Sólo profundidad. Esa pura profundidad cómplice de lo que vieron los ojos de Alexander antes de secarse como hoja de roble y ser dos huecos insondables. Una luz naranja ilumina su rostro mientras sus pupilas se pintan de esmeralda. Su lengua es manjar negro.

El alba descubre al barco y en el cielo no hay señas de vida. Ni luna ni sol ni estrellas, tampoco aves. El rumbo, con su destino, sigue. Los pasos en cubierta son escurridizos. No los de Anna. Esos dejaron de andar treinta y dos días, escondidos entre olores agrios y noches de cuerpos apiñados; a veces alguna caricia de manos pequeñas posaba en sus hombros el recuerdo de su padre y su hermano.

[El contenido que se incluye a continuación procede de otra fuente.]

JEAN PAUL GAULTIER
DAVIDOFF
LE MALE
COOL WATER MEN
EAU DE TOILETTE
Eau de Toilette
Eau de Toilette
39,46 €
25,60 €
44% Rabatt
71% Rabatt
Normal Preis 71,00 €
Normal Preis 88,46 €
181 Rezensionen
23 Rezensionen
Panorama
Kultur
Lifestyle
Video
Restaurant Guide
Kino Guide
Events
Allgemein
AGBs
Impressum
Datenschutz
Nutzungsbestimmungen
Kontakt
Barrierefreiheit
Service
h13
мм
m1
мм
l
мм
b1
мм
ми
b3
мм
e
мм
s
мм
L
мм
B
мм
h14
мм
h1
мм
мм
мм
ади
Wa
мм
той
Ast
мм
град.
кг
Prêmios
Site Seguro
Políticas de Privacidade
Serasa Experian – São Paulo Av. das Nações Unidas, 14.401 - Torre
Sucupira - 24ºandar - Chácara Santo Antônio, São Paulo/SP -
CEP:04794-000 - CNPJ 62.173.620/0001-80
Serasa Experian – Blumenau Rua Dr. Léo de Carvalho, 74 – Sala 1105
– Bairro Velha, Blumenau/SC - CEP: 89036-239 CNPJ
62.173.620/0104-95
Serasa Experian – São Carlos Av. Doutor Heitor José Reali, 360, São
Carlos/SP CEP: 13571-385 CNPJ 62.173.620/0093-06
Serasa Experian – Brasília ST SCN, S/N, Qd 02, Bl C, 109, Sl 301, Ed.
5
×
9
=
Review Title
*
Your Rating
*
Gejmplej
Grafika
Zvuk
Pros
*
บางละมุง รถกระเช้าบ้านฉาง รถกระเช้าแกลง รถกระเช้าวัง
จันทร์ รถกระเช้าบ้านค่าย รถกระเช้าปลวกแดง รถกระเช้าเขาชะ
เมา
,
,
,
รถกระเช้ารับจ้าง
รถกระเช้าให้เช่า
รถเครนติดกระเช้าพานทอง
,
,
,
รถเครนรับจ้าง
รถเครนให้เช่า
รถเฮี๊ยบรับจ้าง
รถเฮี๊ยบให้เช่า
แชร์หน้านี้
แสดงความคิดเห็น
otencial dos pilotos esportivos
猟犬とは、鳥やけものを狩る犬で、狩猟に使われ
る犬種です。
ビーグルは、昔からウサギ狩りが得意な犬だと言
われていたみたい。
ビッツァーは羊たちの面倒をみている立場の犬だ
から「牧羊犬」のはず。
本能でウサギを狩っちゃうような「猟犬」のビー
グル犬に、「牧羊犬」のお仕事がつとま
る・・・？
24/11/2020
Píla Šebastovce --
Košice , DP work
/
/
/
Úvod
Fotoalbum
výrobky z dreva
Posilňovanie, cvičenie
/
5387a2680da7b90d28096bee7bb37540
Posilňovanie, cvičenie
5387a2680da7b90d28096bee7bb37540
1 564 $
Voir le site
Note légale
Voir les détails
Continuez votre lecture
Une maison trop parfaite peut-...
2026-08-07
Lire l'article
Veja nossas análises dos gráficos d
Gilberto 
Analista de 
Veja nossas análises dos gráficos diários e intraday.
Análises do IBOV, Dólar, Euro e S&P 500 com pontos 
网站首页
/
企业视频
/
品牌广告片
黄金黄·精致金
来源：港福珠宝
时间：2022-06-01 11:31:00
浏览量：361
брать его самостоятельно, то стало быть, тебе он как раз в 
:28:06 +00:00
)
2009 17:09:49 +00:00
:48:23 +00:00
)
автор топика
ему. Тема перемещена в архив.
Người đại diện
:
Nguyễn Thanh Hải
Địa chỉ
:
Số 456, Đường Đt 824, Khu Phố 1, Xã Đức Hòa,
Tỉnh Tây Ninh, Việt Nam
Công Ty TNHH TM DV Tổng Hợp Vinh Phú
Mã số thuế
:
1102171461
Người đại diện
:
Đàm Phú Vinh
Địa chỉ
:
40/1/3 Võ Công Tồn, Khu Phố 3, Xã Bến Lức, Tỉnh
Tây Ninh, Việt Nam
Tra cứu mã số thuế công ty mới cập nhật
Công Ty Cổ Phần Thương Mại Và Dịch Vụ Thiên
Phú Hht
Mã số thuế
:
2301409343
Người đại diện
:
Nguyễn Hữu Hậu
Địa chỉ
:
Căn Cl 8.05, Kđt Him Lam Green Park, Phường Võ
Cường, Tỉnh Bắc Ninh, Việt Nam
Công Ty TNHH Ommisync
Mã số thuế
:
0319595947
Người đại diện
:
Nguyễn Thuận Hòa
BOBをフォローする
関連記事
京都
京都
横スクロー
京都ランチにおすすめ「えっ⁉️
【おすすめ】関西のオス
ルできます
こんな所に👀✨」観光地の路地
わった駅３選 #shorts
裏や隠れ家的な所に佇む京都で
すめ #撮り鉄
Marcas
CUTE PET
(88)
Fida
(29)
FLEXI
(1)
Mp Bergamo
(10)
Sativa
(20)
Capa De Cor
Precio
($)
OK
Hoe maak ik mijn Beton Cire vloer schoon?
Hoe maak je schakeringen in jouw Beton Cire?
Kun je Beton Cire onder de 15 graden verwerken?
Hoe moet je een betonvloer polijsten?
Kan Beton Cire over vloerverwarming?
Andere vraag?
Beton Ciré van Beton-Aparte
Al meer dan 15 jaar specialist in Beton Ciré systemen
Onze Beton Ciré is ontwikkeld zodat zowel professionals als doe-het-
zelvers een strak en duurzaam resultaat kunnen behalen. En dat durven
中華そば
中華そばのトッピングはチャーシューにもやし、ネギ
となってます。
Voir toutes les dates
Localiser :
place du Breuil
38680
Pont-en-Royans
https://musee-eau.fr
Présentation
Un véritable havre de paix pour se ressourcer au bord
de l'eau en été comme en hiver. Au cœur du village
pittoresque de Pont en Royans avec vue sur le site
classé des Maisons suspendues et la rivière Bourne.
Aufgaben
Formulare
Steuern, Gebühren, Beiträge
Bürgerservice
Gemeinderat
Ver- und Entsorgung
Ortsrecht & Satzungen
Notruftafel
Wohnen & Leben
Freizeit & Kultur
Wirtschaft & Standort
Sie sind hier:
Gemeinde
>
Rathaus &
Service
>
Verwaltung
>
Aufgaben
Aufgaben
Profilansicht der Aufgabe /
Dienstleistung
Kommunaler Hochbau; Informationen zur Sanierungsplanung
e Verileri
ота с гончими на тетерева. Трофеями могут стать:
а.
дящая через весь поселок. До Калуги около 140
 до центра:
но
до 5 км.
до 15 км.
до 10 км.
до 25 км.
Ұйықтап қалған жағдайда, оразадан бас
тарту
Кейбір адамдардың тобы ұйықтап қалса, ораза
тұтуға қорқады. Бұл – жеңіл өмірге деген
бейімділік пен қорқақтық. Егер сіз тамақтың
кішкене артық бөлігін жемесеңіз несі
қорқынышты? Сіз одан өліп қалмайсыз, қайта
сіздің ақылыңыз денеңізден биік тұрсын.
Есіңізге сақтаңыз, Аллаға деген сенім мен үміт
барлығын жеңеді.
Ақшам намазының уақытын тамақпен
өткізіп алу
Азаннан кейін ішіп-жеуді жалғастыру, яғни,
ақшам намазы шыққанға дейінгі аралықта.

El aire entibia rostros ansiosos de miradas fijas en el horizonte. El olor a sal se mezcla con el del barro y el barco se tambalea de agua dulce. A lo lejos se dibujan siluetas sombreadas de polvo. El sudor humedece pieles agrietadas como hojas de álamo blanco; impregnadas de murmullos nocturnos de terror, de valses mareados por perfumes exóticos. Siguen, avanzan, y el barco entra al puerto de La Plata.

Adormecida, Anna va hacia la escalerilla y asoma sus ojos buscando. Nadie está. Nadie espera. Sus brazos penden deshabitados mientras una mano pequeña tiembla y se sostiene de su falda color aceituna.